[ЧТО ПРЕДСТОИТ СДЕЛАТЬ]
1/ Ответьте по отрывку о советской власти и слежке:
(а) Какую стенгазету выпустили студенты?
(б) Какой предмет автору пришлось преподавать в приднестровском селе?
(в) Что понималось под «другой» оппозицией?
2/ Перепишите без изменений часть отрывка о советской власти и слежке между словами «Скрытая слежка за» и «они вышли поздней.», включая их.
3/ Подхватите отрывок о советской власти и слежке и напишите его продолжение, начиная сразу после последней фразы.

[ФРАГМЕНТ СТРАНИЦЫ]
——————
Скрытая слежка за нами началась раньше, чем я догадался о ней, когда мы выпустили стенгазету с прокубинским «левым» акцентом. Нас едва не выгнали из университета. Обошлось тем, что университет не выдал диплома. Мне пришлось ехать преподавать историю в приднестровское село, чтобы его получить через год. Оперативное дело в КГБ уже было открыто, но на меня они вышли поздней.
Становится ясным, что СССР для меня и место жизни, и личный вызов. Советская власть – это власть-вмешательница, ее нажим ощущался повседневно. Как сохранить свою независимость, личный суверенитет? Все надо было обдумывать. Выясняли отношение к советской власти – «наша» она или «не наша»? Исследовать ее или ей противодействовать? Вот где был нерв наших дискуссий. Культурная мы оппозиция или другая? Под «другой» понималось не политическое подполье, а скорей технологический контрпроект.
——————
[ИСХОДНЫЕ ДАННЫЕ]
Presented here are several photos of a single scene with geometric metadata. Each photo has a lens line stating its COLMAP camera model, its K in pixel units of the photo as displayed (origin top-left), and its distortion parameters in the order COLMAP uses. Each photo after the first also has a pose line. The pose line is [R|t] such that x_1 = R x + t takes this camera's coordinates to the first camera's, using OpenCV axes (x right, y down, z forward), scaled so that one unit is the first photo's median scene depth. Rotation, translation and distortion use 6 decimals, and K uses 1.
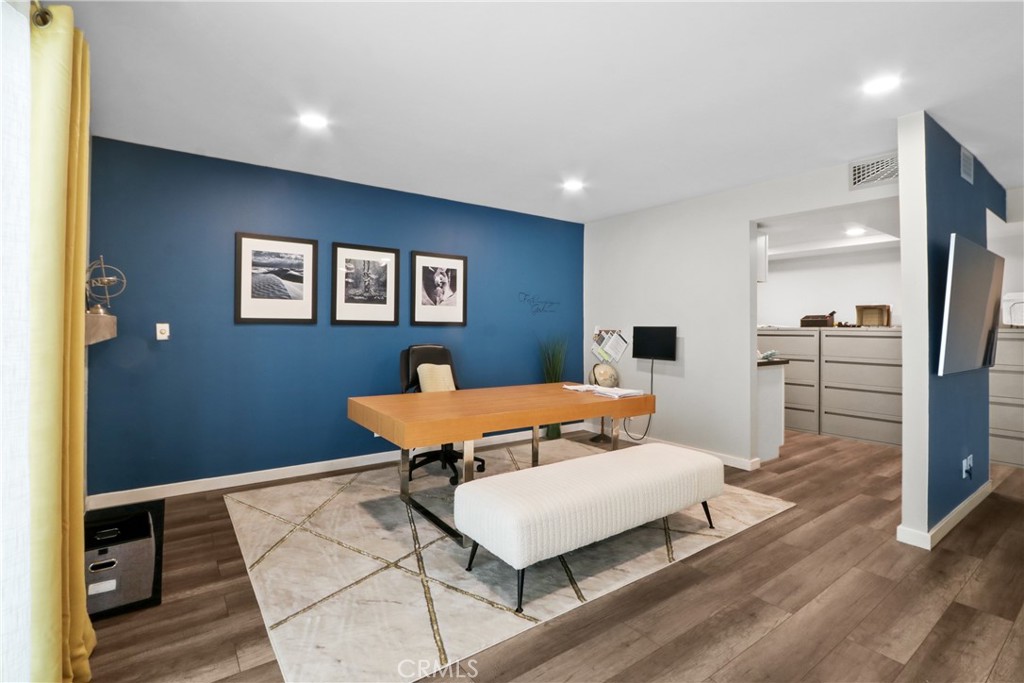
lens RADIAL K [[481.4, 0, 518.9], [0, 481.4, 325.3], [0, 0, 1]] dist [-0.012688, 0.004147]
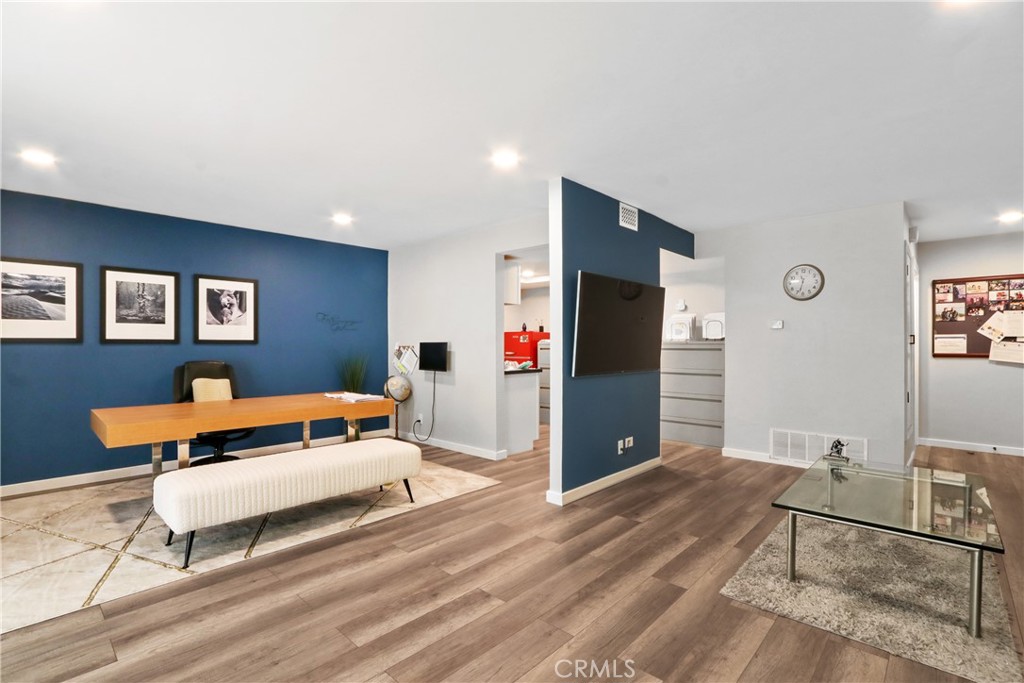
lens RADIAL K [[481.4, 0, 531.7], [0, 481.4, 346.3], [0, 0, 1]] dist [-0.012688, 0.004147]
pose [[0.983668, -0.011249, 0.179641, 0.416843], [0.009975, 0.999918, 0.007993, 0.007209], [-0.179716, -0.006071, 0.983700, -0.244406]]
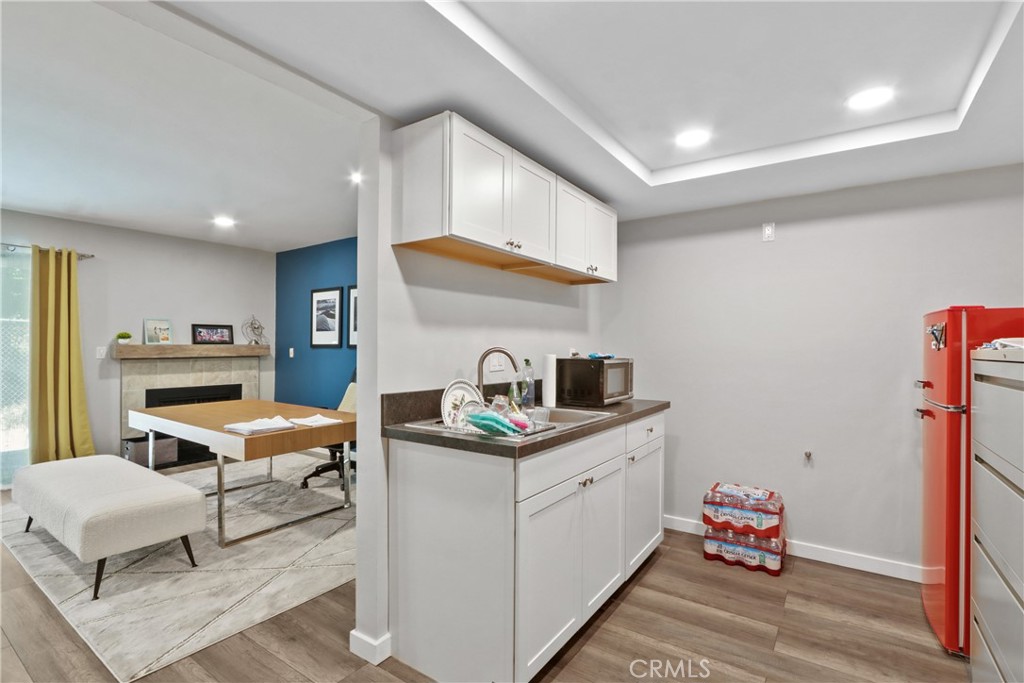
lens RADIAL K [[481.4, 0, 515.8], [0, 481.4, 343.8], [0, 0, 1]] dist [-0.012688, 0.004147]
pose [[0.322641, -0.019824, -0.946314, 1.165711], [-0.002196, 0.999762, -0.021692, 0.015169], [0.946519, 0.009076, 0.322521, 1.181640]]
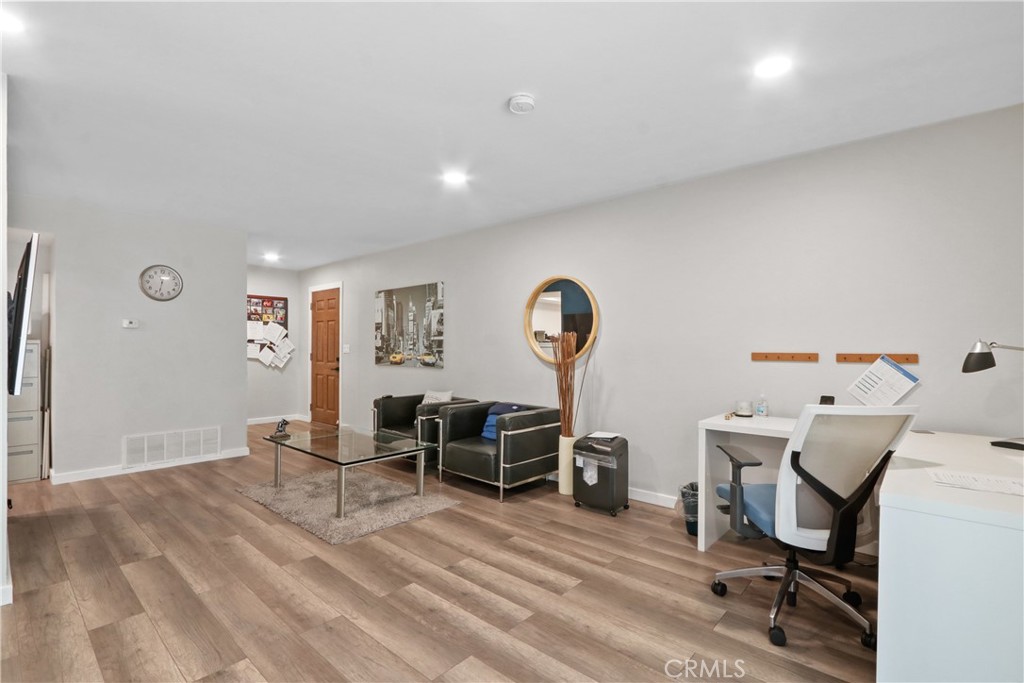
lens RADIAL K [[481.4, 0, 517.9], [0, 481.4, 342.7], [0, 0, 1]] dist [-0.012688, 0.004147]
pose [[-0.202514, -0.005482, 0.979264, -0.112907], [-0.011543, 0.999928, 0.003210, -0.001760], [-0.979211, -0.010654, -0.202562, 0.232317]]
——————
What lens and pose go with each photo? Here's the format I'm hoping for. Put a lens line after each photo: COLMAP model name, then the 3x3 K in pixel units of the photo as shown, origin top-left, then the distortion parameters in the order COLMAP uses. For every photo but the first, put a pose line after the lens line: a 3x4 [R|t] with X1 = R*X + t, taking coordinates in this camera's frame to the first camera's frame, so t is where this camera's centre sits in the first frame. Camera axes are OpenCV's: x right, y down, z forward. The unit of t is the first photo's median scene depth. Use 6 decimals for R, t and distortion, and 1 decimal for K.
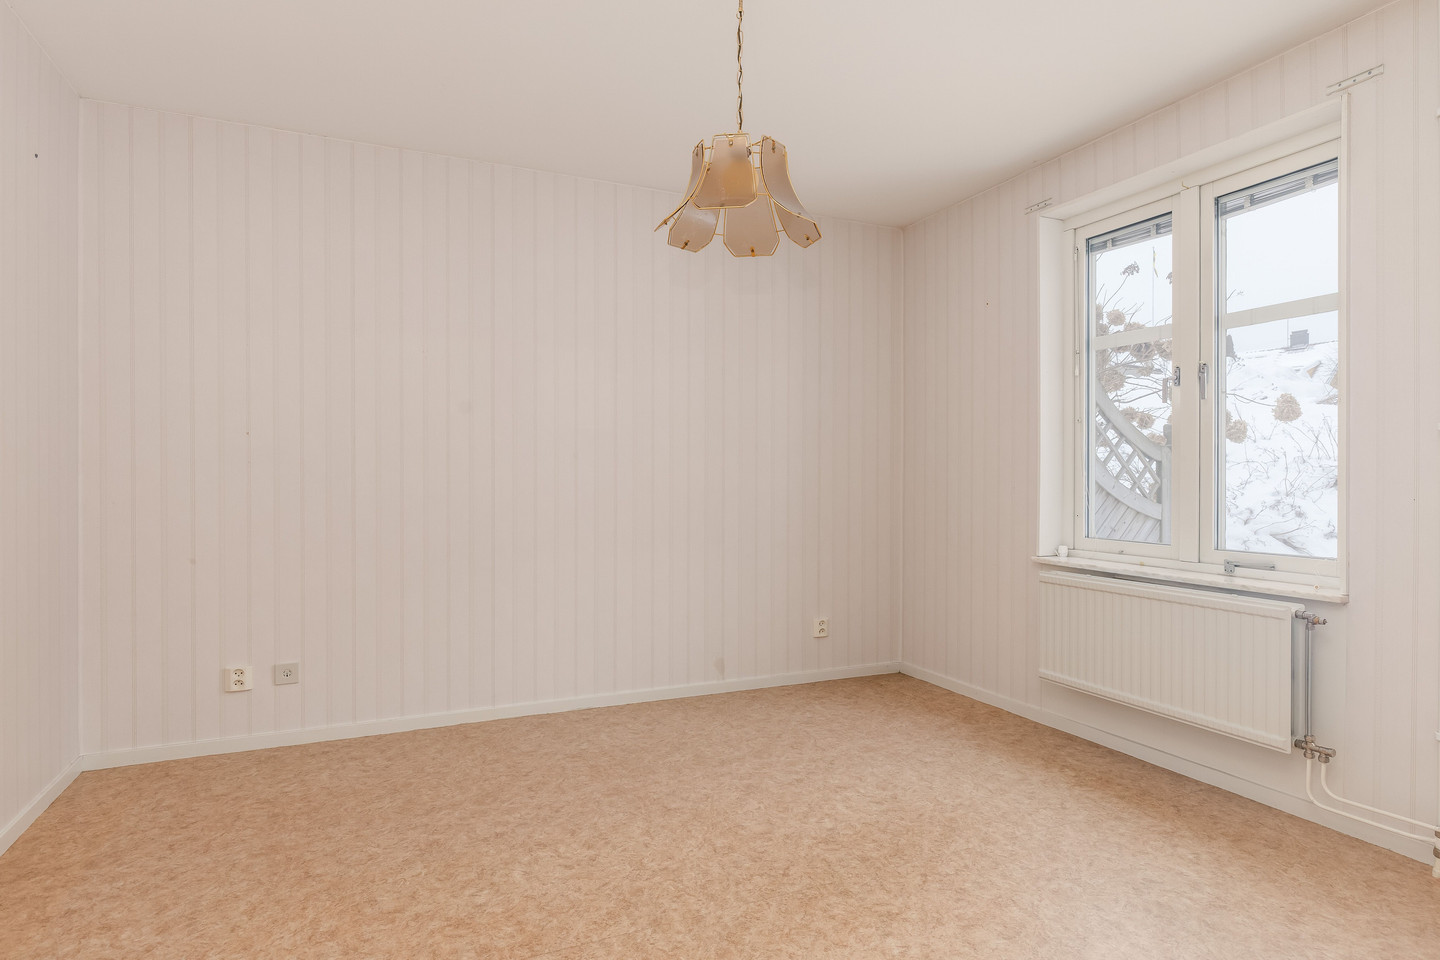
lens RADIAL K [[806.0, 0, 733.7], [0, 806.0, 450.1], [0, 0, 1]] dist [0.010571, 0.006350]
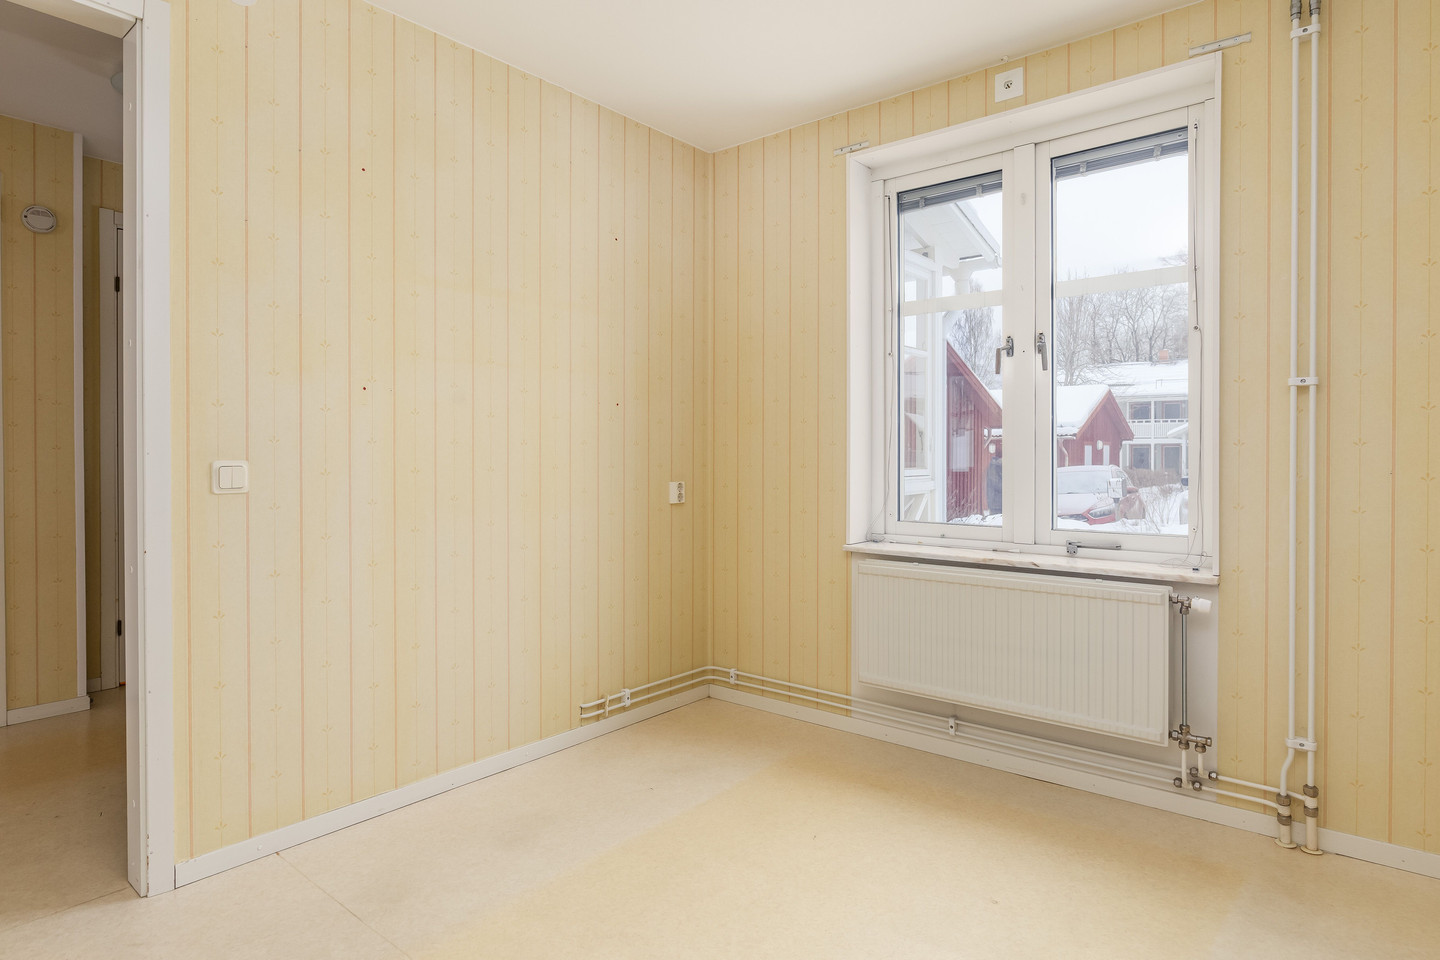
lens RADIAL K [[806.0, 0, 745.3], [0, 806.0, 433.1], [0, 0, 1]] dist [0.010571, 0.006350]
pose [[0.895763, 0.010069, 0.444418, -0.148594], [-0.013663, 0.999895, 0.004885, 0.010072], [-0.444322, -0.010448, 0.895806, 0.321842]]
——————
[ПИСЬМЕННЫЕ ОТВЕТЫ]
1/
(а) Стенгазету с прокубинским «левым» акцентом.
(б) Историю.
(в) Не политическое подполье, а скорей технологический контрпроект.

2/
Скрытая слежка за нами началась раньше, чем я догадался о ней, когда мы выпустили стенгазету с прокубинским «левым» акцентом. Нас едва не выгнали из университета. Обошлось тем, что университет не выдал диплома. Мне пришлось ехать преподавать историю в приднестровское село, чтобы его получить через год. Оперативное дело в КГБ уже было открыто, но на меня они вышли поздней.

3/
Однажды в коммуне мы провели ситуационный анализ и день обсуждали, способна ли малая группа вроде нашей технически уничтожить Советский Союз за месяц? Или недель за пять-семь?.. Уничтожать СССР мы, конечно, не собирались. Нас волновал вопрос об истинном местонахождении власти и пределах влияния человека на власть. Власть не скрыта, но власть узурпирована. У нас была мысль, что страна-утопия СССР с ее страшной историей требует и власти особенной – сильной, но человечной.
Имя «диссидент» распространилось к середине 70-х, до того в Одессе говорили об инакомыслящих, о демократическом движении или просто Движении. Особенность диссидентства та, что оно возвращало чувство идентичности. Союз – это Res Publica, и у тебя тут гражданство. Я знал, что сам один из этих. Еще я называл себя марксистом, или «дзен-марксистом». Желая выплатить цену самоопределения, марксист должен дорого заплатить, посмев оставаться им после «Архипелага ГУЛАГ». Так я верил.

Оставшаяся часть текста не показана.